4. Il résulte des termes mêmes de la décision attaquée que l'administration a fait application des principes dégagés dans la décision du 31 juillet 2019 n° 428530 du Conseil d'Etat cités au point 3 et, par suite, que le requérant ne peut utilement se prévaloir de l'inconventionnalité des dispositions des articles L. 744-7, L. 744-8 et D. 774-34 du code de l'entrée et du séjour des étrangers et du droit d'asile pour contester la décision attaquée, dès lors que l'administration s'est fondée sur les principes dégagés par cette décision. Il ne ressort en effet pas des pièces du dossier que le directeur de l'OFII n'aurait pas procédé à un examen particulier de la situation du requérant dès lors qu'il vise les éléments communiqués par M. A dans son courrier du 14 décembre 2020. En outre, M. A ne saurait utilement soutenir avoir été privé d'un nouvel entretien avant l'intervention de la décision lui refusant le rétablissement du bénéfice des conditions matérielles d'accueil dès lors qu'aucune obligation de ce type ne reposait sur l'administration.
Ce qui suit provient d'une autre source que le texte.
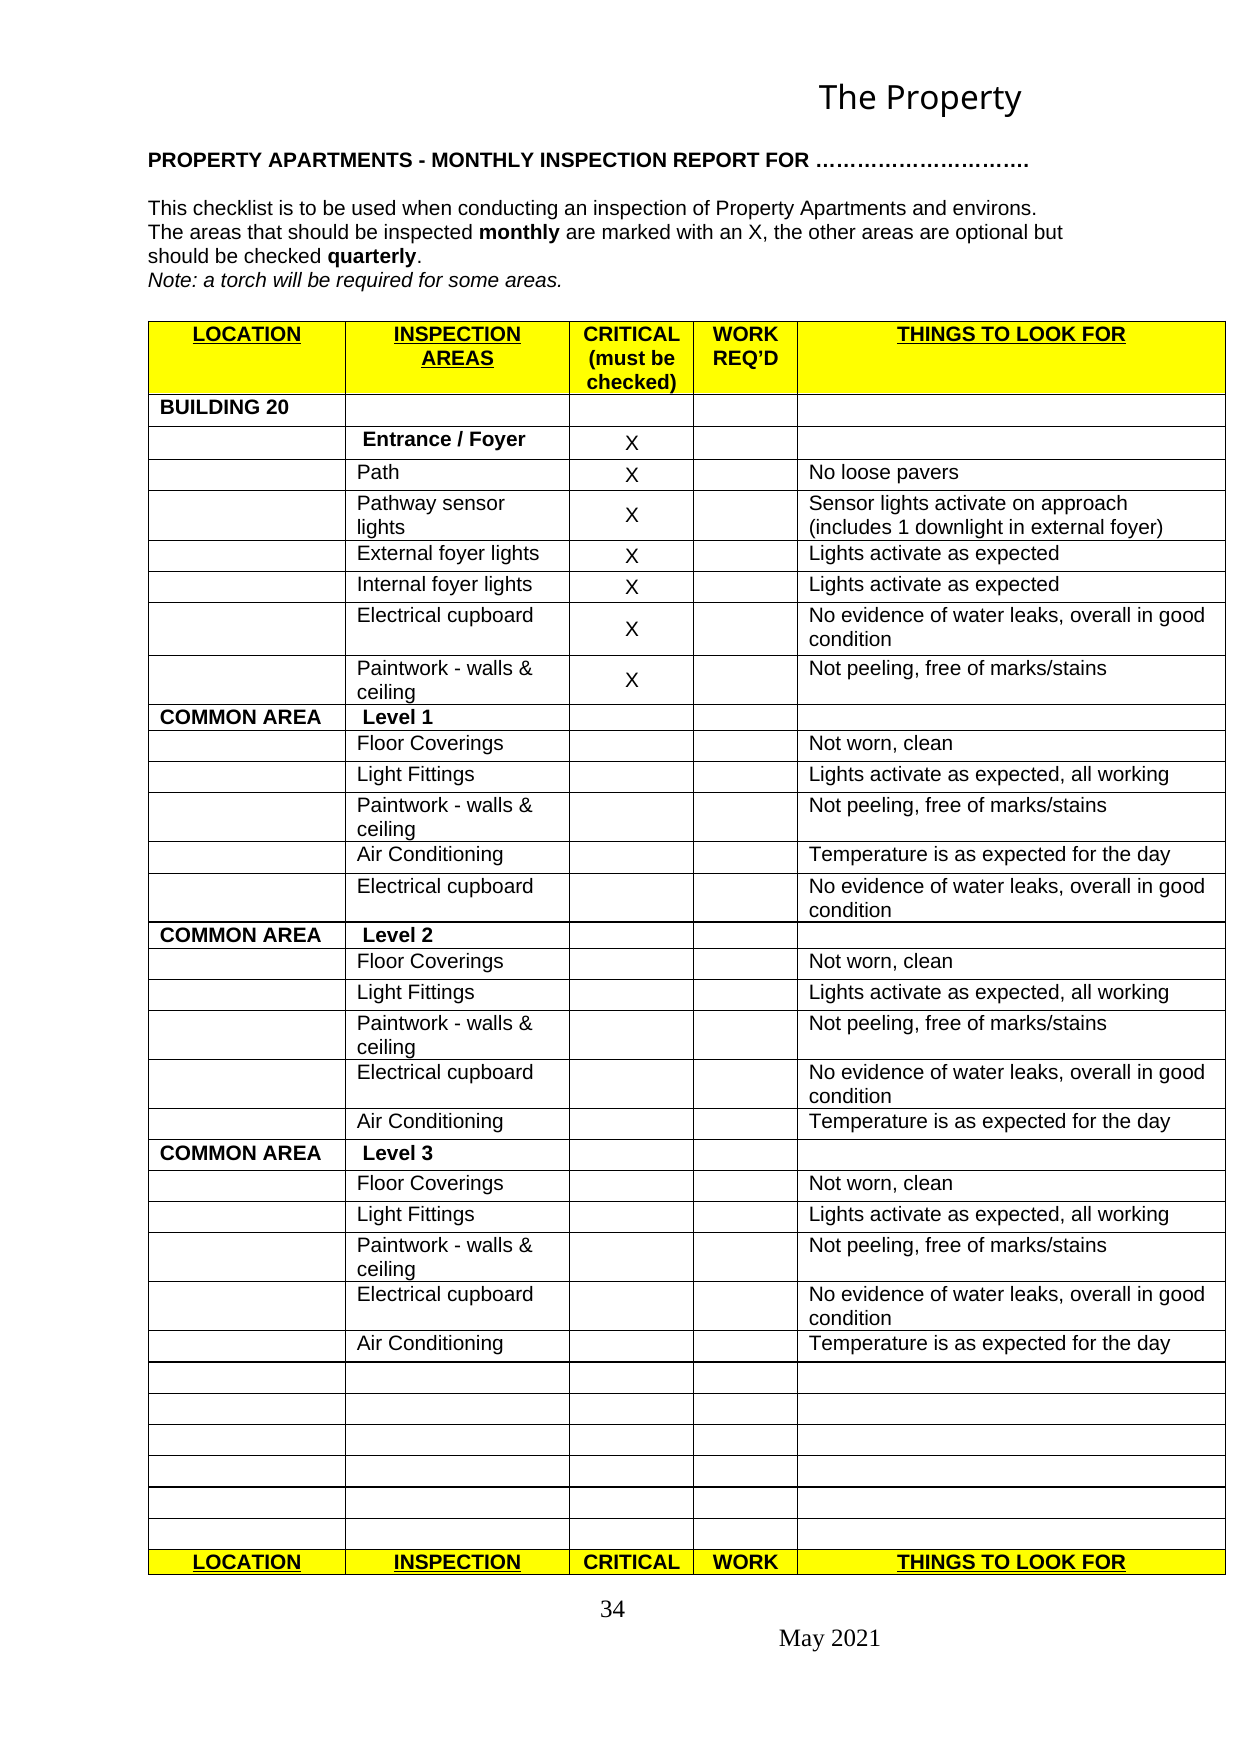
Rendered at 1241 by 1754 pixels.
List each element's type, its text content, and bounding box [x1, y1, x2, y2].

5. En troisième et dernier lieu, aux termes du 1 de l'article 3 de la convention internationale des droits de l'enfant du 26 janvier 1990 : " Dans toutes les décisions qui concernent les enfants, qu'elles soient le fait des institutions publiques ou privées de protection sociale, des tribunaux, des autorités administratives ou des organes législatifs, l'intérêt supérieur de l'enfant doit être une considération primordiale ". Il résulte de ces stipulations que dans l'exercice de son pouvoir d'appréciation, l'autorité administrative doit accorder une attention primordiale à l'intérêt supérieur des enfants dans toutes les décisions les concernant.

6. Si M. A indique que son enfant est séparé de l'un de ses parents en raison du refus de l'OFII d'accorder à M. A le rétablissement des conditions matérielles d'accueil, cette décision n'a ni pour objet, ni pour effet de séparer un enfant de son parent. En outre, il n'appartenait pas à l'OFII de porter une appréciation sur la vulnérabilité de l'enfant du requérant dès lors que la situation de cet enfant a été appréciée indépendamment lors de l'instruction de sa propre demande d'asile. Par suite, le moyen tiré de la violation de l'article 3 de la convention internationale des droits de l'enfant, à le supposer même opérant, ne peut qu'être écarté.

7. Il résulte de tout ce qui précède que les conclusions à fin d'annulation de la doivent être rejetées, ainsi que, par voie de conséquence, celles aux fins d'injonction et d'astreinte et celles tendant à l'application des articles L. 761-1 du code de justice administrative et 37 de la loi du 10 juillet 1991.

D É C I D E :

Article 1er : La requête de M. A est rejetée.

Article 2 : Le présent jugement sera notifié à M. M'Bemba A et au directeur territorial de l'Office français de l'immigration et de l'intégration.

Délibéré après l'audience du 8 décembre 2022, à laquelle siégeaient :

Mme Bader-Koza, présidente,

M. Debrion, premier conseiller,

Mme Bollon, première conseillère.

Rendu public par la mise à disposition au greffe le 22 décembre 2022.

La présidente,

S. B

L'assesseur le plus ancien,

J-M. DEBRION

Le greffier,

P. MANNEVEAU

La République mande et ordonne au ministre de l'intérieur et des outre-mer en ce qui le concerne ou à tous commissaires de justice à ce requis en ce qui concerne les voies de droit commun contre les parties privées de pourvoir à l'exécution de la présente décision.